DaimlerChrysler will open the market centers in New York, Atlanta, Miami, St. Louis and Los Angeles, but dealers will place orders via the Internet. DaimlerChrysler's procurement, sales and marketing staffs will run the market centers.
Before the national roll-out begins, however, DaimlerChrysler will open a test center in October in Indianapolis. The business model should be finished by Christmas.
Dealers will be able to access the centers from a personal computer and select from a wide range of business products, including office and maintenance supplies, uniforms, computers, telephone services, advertising and Internet services.
'It sounds like we will be able to order just about anything imaginable,' said Scott Reckley, new-car manager at Eastgate Chrysler-Plymouth-Jeep in Indianapolis. 'It's in the early stages. We've only attended one meeting on it, but it sounds like it will be easy to place an order.'
Dealers and DaimlerChrysler should save money, Reckley said.
Kevin O'Brien, president of Tom O'Brien Chrysler-Plymouth-Jeep in Indianapolis, said the market centers could help dealers cut their fixed costs. O'Brien said he will participate in the pilot program.
If dealers use the market centers, the non-dues income of most state and metro dealer associations would decline, said Tim Dowling, executive vice president of the Automobile Dealers Association of Indiana. That's because most associations offer products and services at a reduced cost to dealers, Dowling said.
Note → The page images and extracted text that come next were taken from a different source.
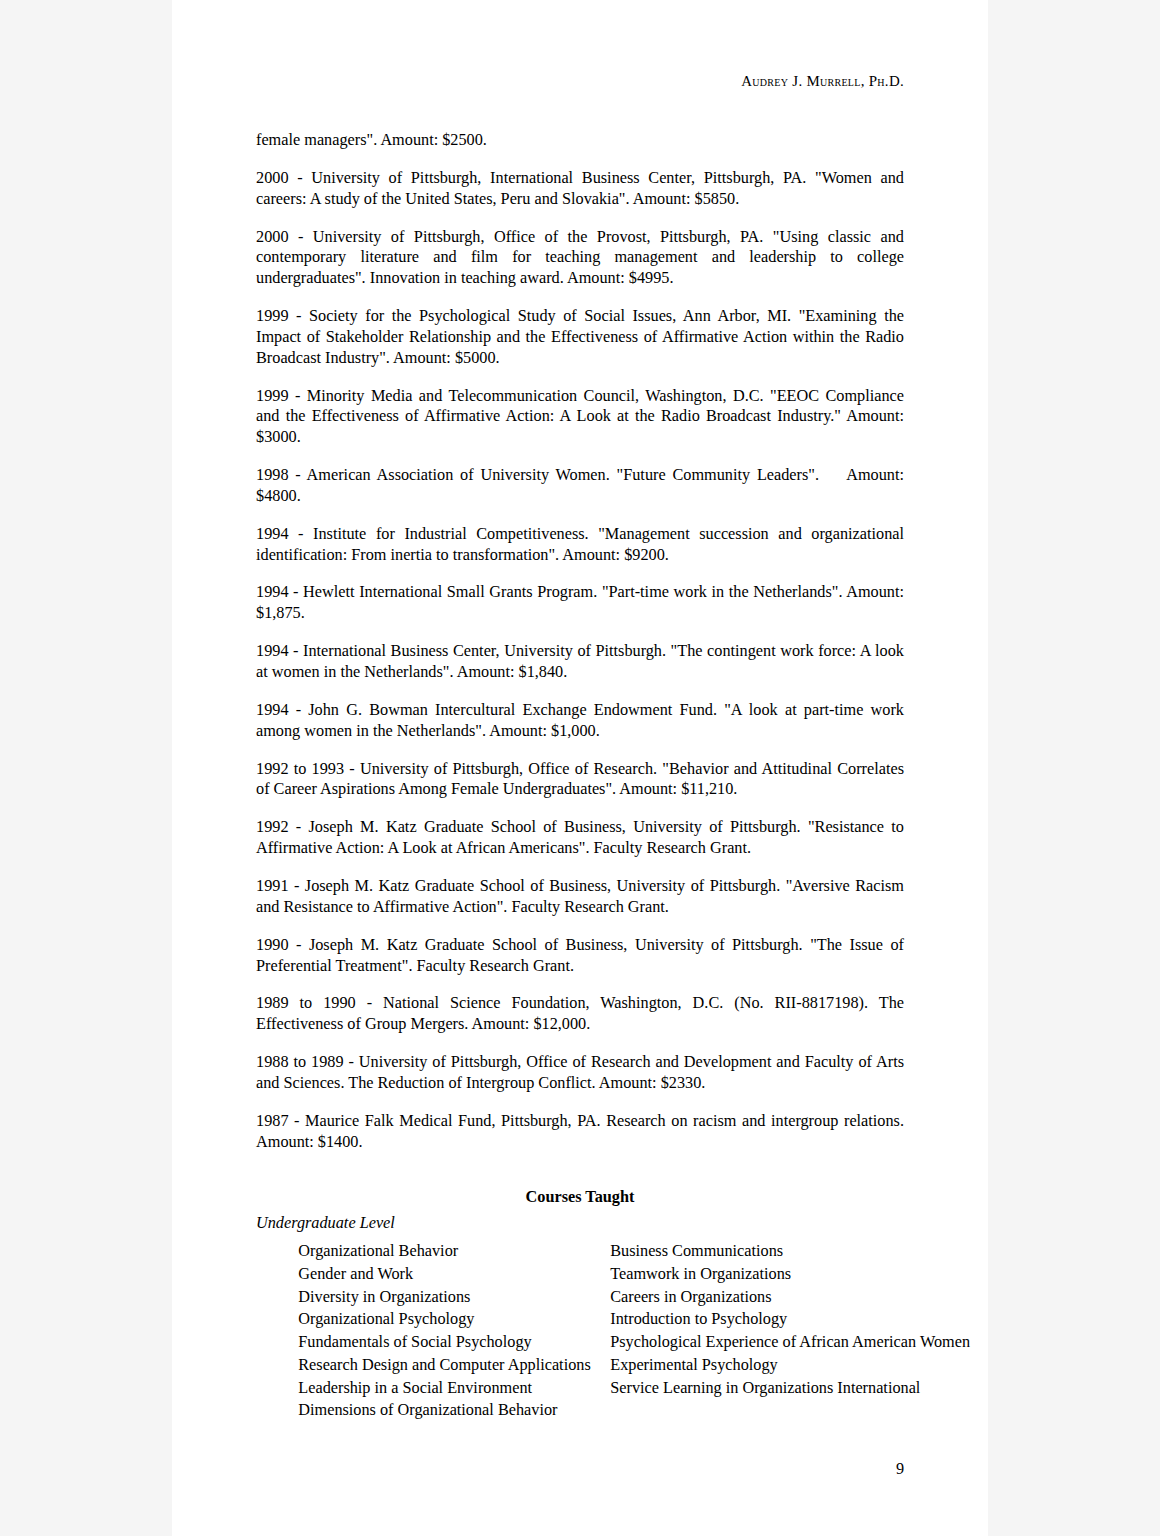Audrey J. Murrell, Ph.D.
female managers". Amount: $2500.
2000 - University of Pittsburgh, International Business Center, Pittsburgh, PA. "Women and careers: A study of the United States, Peru and Slovakia". Amount: $5850.
2000 - University of Pittsburgh, Office of the Provost, Pittsburgh, PA. "Using classic and contemporary literature and film for teaching management and leadership to college undergraduates". Innovation in teaching award. Amount: $4995.
1999 - Society for the Psychological Study of Social Issues, Ann Arbor, MI. "Examining the Impact of Stakeholder Relationship and the Effectiveness of Affirmative Action within the Radio Broadcast Industry". Amount: $5000.
1999 - Minority Media and Telecommunication Council, Washington, D.C. "EEOC Compliance and the Effectiveness of Affirmative Action: A Look at the Radio Broadcast Industry." Amount: $3000.
1998 - American Association of University Women. "Future Community Leaders". Amount: $4800.
1994 - Institute for Industrial Competitiveness. "Management succession and organizational identification: From inertia to transformation". Amount: $9200.
1994 - Hewlett International Small Grants Program. "Part-time work in the Netherlands". Amount: $1,875.
1994 - International Business Center, University of Pittsburgh. "The contingent work force: A look at women in the Netherlands". Amount: $1,840.
1994 - John G. Bowman Intercultural Exchange Endowment Fund. "A look at part-time work among women in the Netherlands". Amount: $1,000.
1992 to 1993 - University of Pittsburgh, Office of Research. "Behavior and Attitudinal Correlates of Career Aspirations Among Female Undergraduates". Amount: $11,210.
1992 - Joseph M. Katz Graduate School of Business, University of Pittsburgh. "Resistance to Affirmative Action: A Look at African Americans". Faculty Research Grant.
1991 - Joseph M. Katz Graduate School of Business, University of Pittsburgh. "Aversive Racism and Resistance to Affirmative Action". Faculty Research Grant.
1990 - Joseph M. Katz Graduate School of Business, University of Pittsburgh. "The Issue of Preferential Treatment". Faculty Research Grant.
1989 to 1990 - National Science Foundation, Washington, D.C. (No. RII-8817198). The Effectiveness of Group Mergers. Amount: $12,000.
1988 to 1989 - University of Pittsburgh, Office of Research and Development and Faculty of Arts and Sciences. The Reduction of Intergroup Conflict. Amount: $2330.
1987 - Maurice Falk Medical Fund, Pittsburgh, PA. Research on racism and intergroup relations. Amount: $1400.
Courses Taught
Undergraduate Level
| Organizational Behavior | Business Communications |
| Gender and Work | Teamwork in Organizations |
| Diversity in Organizations | Careers in Organizations |
| Organizational Psychology | Introduction to Psychology |
| Fundamentals of Social Psychology | Psychological Experience of African American Women |
| Research Design and Computer Applications | Experimental Psychology |
| Leadership in a Social Environment | Service Learning in Organizations International |
| Dimensions of Organizational Behavior | |
9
'So from that standpoint, it is not good news,' Dowling said. 'However, if the same products can be purchased for less (through DaimlerChrysler), it will be a victory for the dealers and indirectly good for the associations.'
Dealers can buy group hospitalization insurance, long distance phone service, group disability insurance, and other products and services through the Automobile Dealers Association of Indiana.
DaimlerChrysler has a tough job ahead, Dowling said. The suppliers that dealers now do business with will not roll over and play dead, he said. 'They will fight for their business, and we may even see a price war break out.'
A telephone company told DaimlerChrysler it would drop its preferred rate 40 percent for dealers who buy through the centers, Holden said. Dealers can even buy health care for their employees through a market center, Holden said.
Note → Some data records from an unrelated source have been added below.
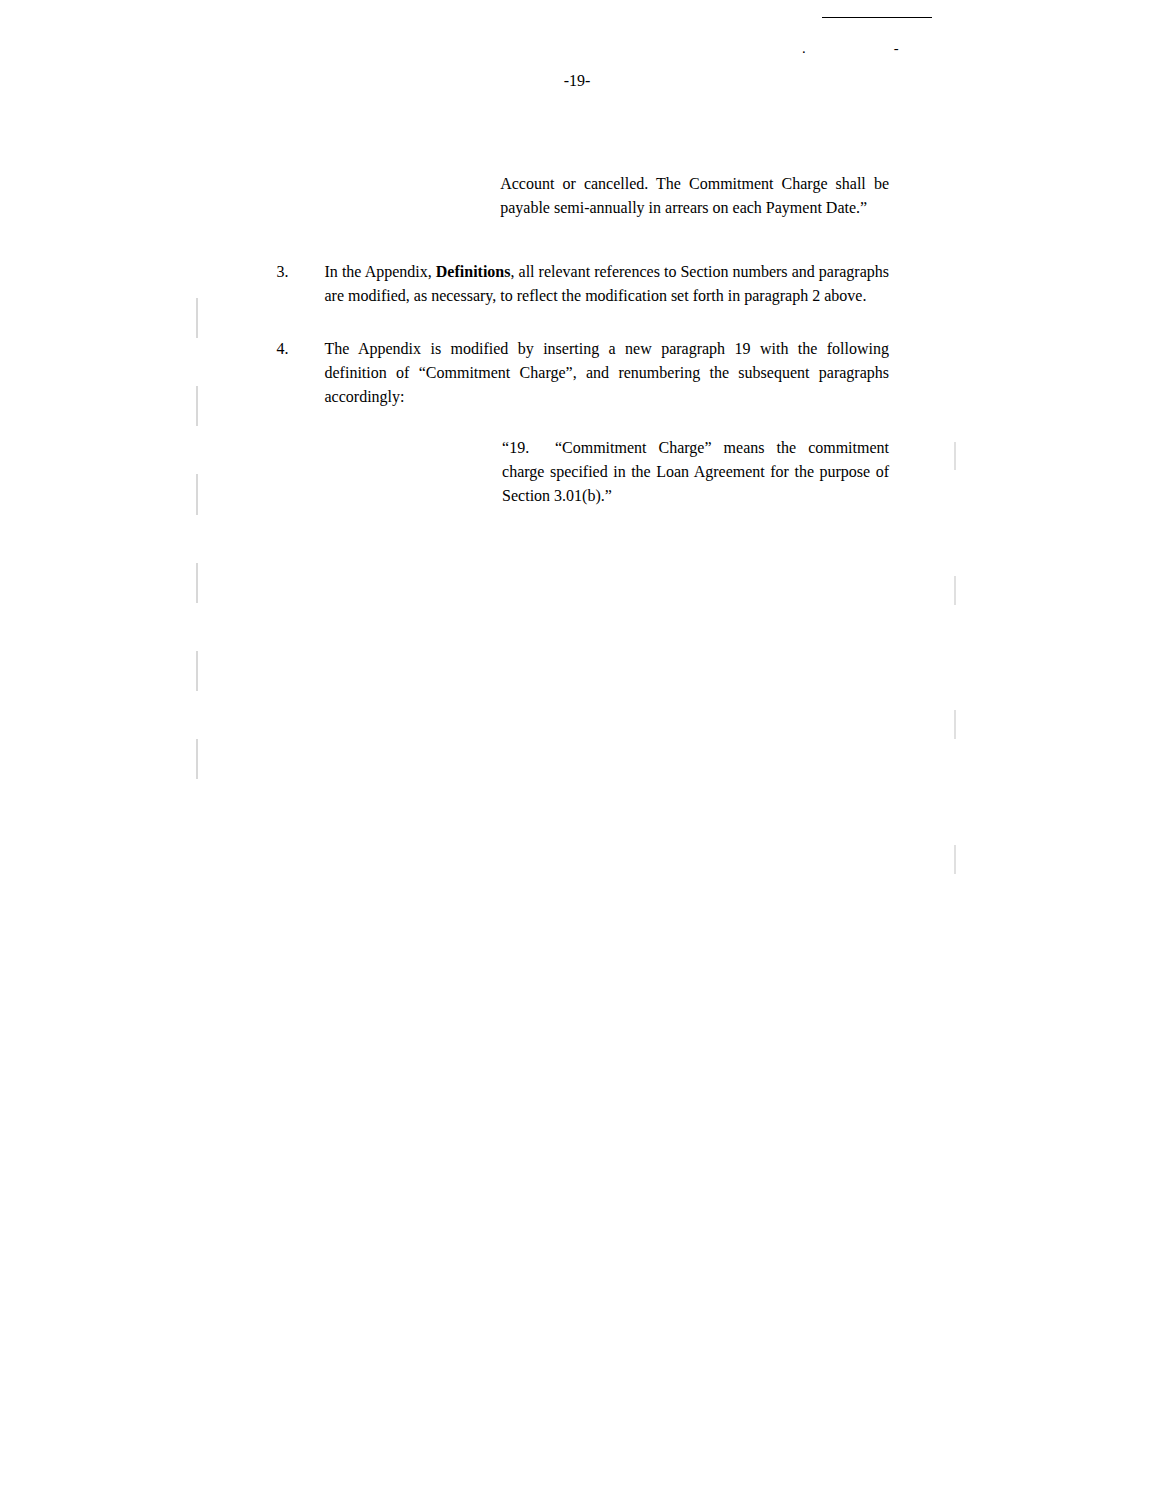. -
-19-
Account or cancelled. The Commitment Charge shall be payable semi-annually in arrears on each Payment Date.”
3.
In the Appendix, Definitions, all relevant references to Section numbers and paragraphs are modified, as necessary, to reflect the modification set forth in paragraph 2 above.
4.
The Appendix is modified by inserting a new paragraph 19 with the following definition of “Commitment Charge”, and renumbering the subsequent paragraphs accordingly:
“19.“Commitment Charge” means the commitment charge specified in the Loan Agreement for the purpose of Section 3.01(b).”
Don MacKenzie, co-owner of Crossroads Chrysler-Plymouth-Jeep in Indianapolis, said he is not willing to jump on the bandwagon just yet.
'It sounds interesting, but I don't know if it will work,' MacKenzie said. 'I've jumped into factory programs in the past and then regretted doing so. It would be very time-consuming for us to fill out all the forms that they want and to look up old bills.'
MacKenzie said he would be more comfortable waiting to see what happens in the pilot program.
'They told us we could buy tons of things, from toilet paper to health insurance,' MacKenzie said. 'We're used to buying our own health insurance and getting competitive bids.'
`THIS WILL BE HUGE'
'I think this will be huge,' Holden said. 'There won't be anything heavy handed. If you don't like the price, don't do it.'
To earn Five Star status, dealers must go through a time-consuming and costly certification process. Dealers must adopt, maintain and document best business practices. Most are geared toward improving customer satisfaction with the buying, delivery and service activities at the dealership.
It has been taking dealers about a year to obtain Five Star certification. So far, 1,635 dealers have earned Five Star certification. That number is expected to reach 2,000 by year's end.